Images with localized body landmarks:
● ● ●

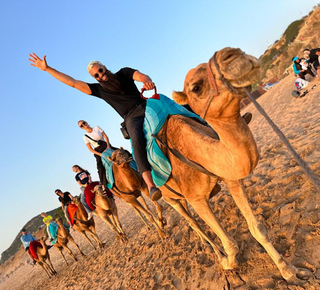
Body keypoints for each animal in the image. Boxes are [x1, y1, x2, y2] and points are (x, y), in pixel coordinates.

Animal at [140, 47, 308, 284]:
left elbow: (257, 228)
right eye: (196, 87)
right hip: (169, 198)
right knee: (192, 222)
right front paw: (227, 261)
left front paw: (291, 272)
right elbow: (231, 244)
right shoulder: (196, 198)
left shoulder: (230, 177)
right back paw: (214, 250)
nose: (233, 54)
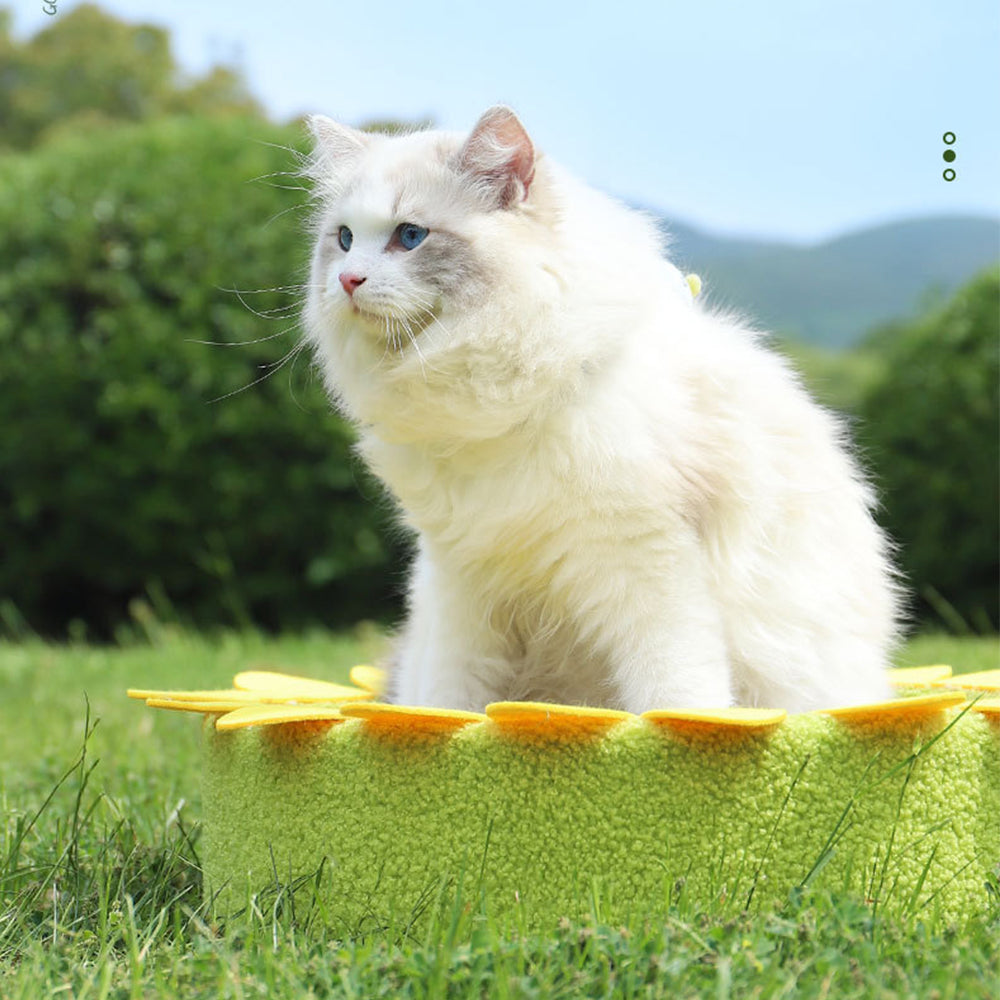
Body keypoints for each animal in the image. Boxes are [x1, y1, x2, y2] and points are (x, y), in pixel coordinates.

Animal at [298, 105, 900, 716]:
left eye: (410, 236)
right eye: (344, 240)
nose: (347, 280)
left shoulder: (648, 557)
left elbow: (676, 682)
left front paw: (683, 727)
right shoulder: (461, 577)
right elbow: (451, 694)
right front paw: (435, 727)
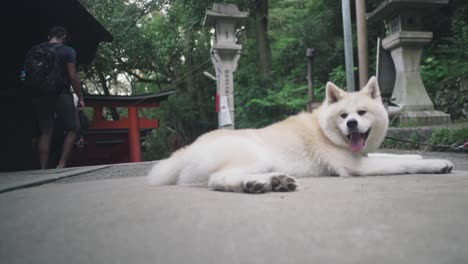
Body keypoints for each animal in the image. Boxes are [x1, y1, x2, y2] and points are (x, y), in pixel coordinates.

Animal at [147, 76, 454, 194]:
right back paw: (257, 184)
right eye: (344, 116)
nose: (352, 124)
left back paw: (274, 181)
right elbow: (399, 162)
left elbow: (395, 154)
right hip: (255, 154)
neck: (325, 130)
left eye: (362, 113)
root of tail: (186, 150)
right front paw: (437, 163)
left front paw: (418, 153)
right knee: (218, 180)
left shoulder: (364, 154)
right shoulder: (355, 166)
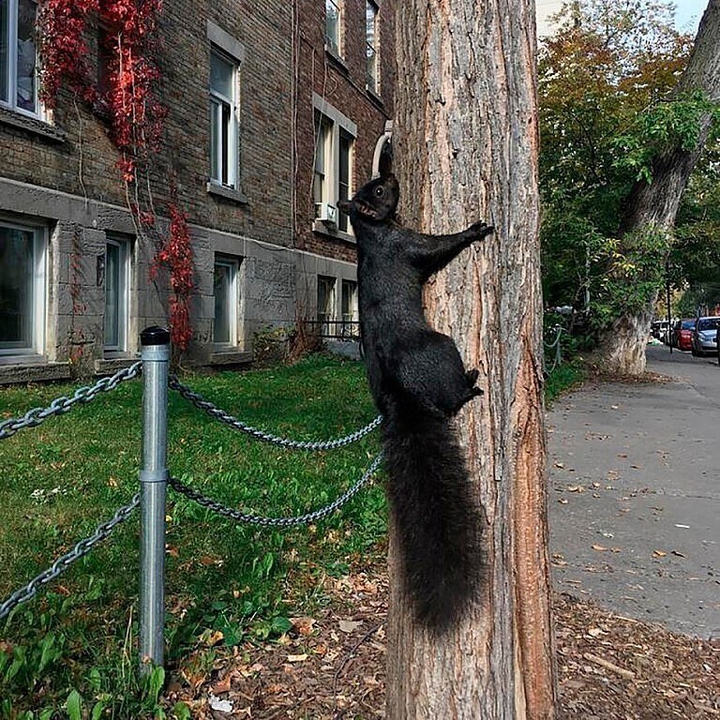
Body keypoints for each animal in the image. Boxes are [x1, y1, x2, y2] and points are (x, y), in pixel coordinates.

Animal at [337, 173, 493, 631]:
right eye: (377, 193)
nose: (390, 177)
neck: (371, 234)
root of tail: (398, 395)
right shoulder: (407, 245)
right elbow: (438, 246)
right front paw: (474, 230)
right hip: (441, 349)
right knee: (450, 401)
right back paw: (469, 384)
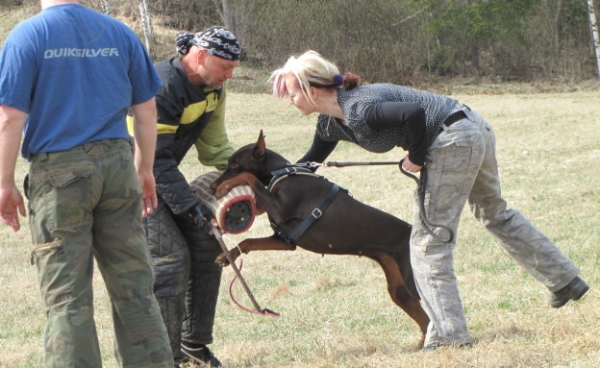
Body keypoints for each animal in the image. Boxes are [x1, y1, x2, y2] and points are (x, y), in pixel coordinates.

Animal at [211, 131, 432, 346]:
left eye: (234, 164)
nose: (213, 186)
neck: (280, 174)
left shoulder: (281, 211)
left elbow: (249, 177)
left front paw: (226, 186)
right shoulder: (285, 240)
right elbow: (248, 242)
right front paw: (226, 255)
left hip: (412, 279)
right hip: (399, 289)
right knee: (425, 318)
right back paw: (423, 344)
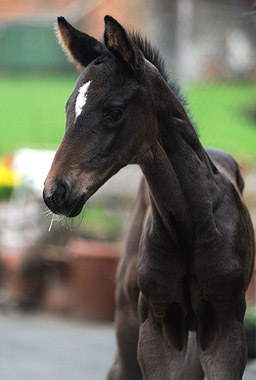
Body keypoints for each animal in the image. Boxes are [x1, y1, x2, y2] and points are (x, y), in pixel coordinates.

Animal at [43, 15, 254, 380]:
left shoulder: (225, 327)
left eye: (114, 111)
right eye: (70, 108)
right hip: (128, 321)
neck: (191, 224)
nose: (56, 191)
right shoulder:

● ● ●

# Exercise prompt:
Quote the entries above word for word. Leave the images out.

# Solution for this exercise:
Body keypoints for each animal in the image. Boxes are [x1, y1, x2, y2] and points are (x, y), in pixel coordinates.

Animal at [140, 47, 308, 284]:
left elbow: (257, 228)
right eye: (196, 87)
right hip: (169, 198)
right knee: (192, 222)
right front paw: (227, 261)
left front paw: (291, 272)
right elbow: (231, 244)
right shoulder: (196, 198)
left shoulder: (230, 177)
right back paw: (214, 250)
nose: (233, 54)
Body keypoints for each animal in the image. Boxes are [x1, y1, x2, y2] and points are (x, y), in pixel coordinates.

Animal at [298, 105, 900, 716]:
left eye: (410, 236)
right eye: (344, 240)
nose: (347, 280)
left shoulder: (648, 557)
left elbow: (676, 682)
left front paw: (683, 727)
right shoulder: (461, 577)
right elbow: (451, 694)
right front paw: (435, 727)
Body keypoints for each animal in the image. Boxes are [x1, y1, x2, y2] and points are (x, y), in pixel coordinates.

Animal at [147, 76, 454, 194]:
right back paw: (257, 184)
right eye: (344, 116)
nose: (352, 124)
left back paw: (274, 181)
right elbow: (399, 162)
left elbow: (395, 154)
right hip: (255, 154)
neck: (325, 130)
left eye: (362, 113)
root of tail: (186, 150)
right front paw: (437, 163)
left front paw: (418, 153)
right knee: (218, 180)
left shoulder: (364, 154)
right shoulder: (355, 166)
Body keypoints for each animal in the image. Boxes are [x1, y1, x2, y2] and points are (x, y), in pixel coordinates.

Animal at [337, 173, 493, 631]:
right eye: (377, 193)
nose: (390, 177)
neck: (371, 234)
root of tail: (398, 395)
right shoulder: (407, 245)
right elbow: (438, 246)
right front paw: (474, 230)
right hip: (441, 349)
right knee: (450, 401)
right back paw: (469, 384)
Body keypoints for each animal in the image. Boxes are [x1, y1, x2, y2] and points are (x, y), in pixel coordinates.

Animal at [211, 131, 432, 346]:
left eye: (234, 164)
nose: (213, 186)
neck: (280, 174)
left shoulder: (281, 211)
left elbow: (249, 177)
left front paw: (226, 186)
right shoulder: (285, 240)
right elbow: (248, 242)
right front paw: (226, 255)
left hip: (412, 279)
right hip: (399, 289)
right knee: (425, 318)
right back paw: (423, 344)
Body keypoints for each animal in the image. Boxes are [x1, y1, x2, y2] and points are (x, y), in pixel coordinates.

Animal at [43, 15, 254, 380]:
left shoulder: (225, 327)
left eye: (114, 111)
right eye: (70, 108)
right hip: (128, 321)
neck: (191, 224)
nose: (56, 191)
right shoulder:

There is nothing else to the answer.